> **Reading text**:

———

This House of Grief follows the case and subsequent trials of Robert Farquharson, a name that resonates with most Australians, but is probably unfamiliar to those of you overseas. In 2005 on Father’s Day, Farquharson drove his three sons into a dam and they all drowned. He survived and claims that he blacked out from a coughing fit. Many believe that he did it as a form of revenge against his ex-wife.

This isn’t a case that ‘divided a nation’, but it was one that was so notorious that many refused to discuss it, or simply swept it away, as though it were too awful to contemplate. The idea of children suffering a very premature death is terrible enough, but the idea that it was through the revengeful acts of their father? Needless to say, after he was convicted, few felt sorry for the man.

This is the trial that Helen Garner covers in her latest book, This House of Grief. In an unbiased, thoughtful tone, she describes the scene as it occurred, the subsequent trials and re-trials that followed, and the emotions that not only she felt through the entire process, but the emotions that others felt around her; journalists, friends, even those who she barely knew.

———

> **Entries shown**:
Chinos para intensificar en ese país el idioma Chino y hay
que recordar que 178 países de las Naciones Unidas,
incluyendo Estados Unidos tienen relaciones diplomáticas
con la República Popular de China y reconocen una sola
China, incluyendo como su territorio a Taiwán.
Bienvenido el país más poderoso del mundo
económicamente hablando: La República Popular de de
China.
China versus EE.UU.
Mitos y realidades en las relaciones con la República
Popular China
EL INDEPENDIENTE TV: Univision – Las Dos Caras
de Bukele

———

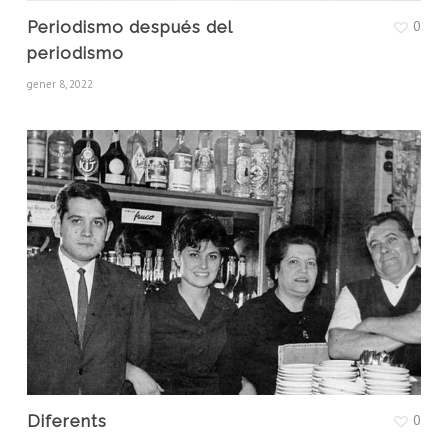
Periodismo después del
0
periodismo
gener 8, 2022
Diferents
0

———

> **Set of tasks**:
1. According to the review of This House of Grief, on what occasion in 2005 did Farquharson drive his three sons into a dam?
2. Carry on the review of This House of Grief from the point where it stops.
The lines set out after the review stand apart from it as separate material.

> **Answers provided**:
1. Father's Day

2.
Helen Garner is considered one of the most iconic writers in Australia. And she knows it. She came into my work late last year, and I asked her what she was working on; she responded with this book, but ruefully admitted that another writer had just released a book on the same topic. I responded that, what did it matter, hers would be better, as she was Helen Garner!

Her response? ‘Yeah, you’re probably right.’

Yet although she is such a prolific writer, opinions are very divided about her: you either think she is the greatest Australian author living, or you think she deserves to keep her thoughts and opinions to herself. While I was reading This House of Grief, I couldn’t help but think, multiple times, that ‘un-Garner fans’ would not be happy.

In a way that is similar to a narrator starring in her own documentary, Garner has a way of inserting herself into the story (whether fiction or non-fiction), so that you see things from her perspective. Yet at the same time, she tries to stay unbiased – rather, she presents all the facts on the table, and sees things from a compassionate point of view, without anger. While this is usually highly applauded in narrators, I can see why so many people would be infuriated that she talks about the empathy and pity that she feels for this man…a man who has been sentenced to life for killing his three sons.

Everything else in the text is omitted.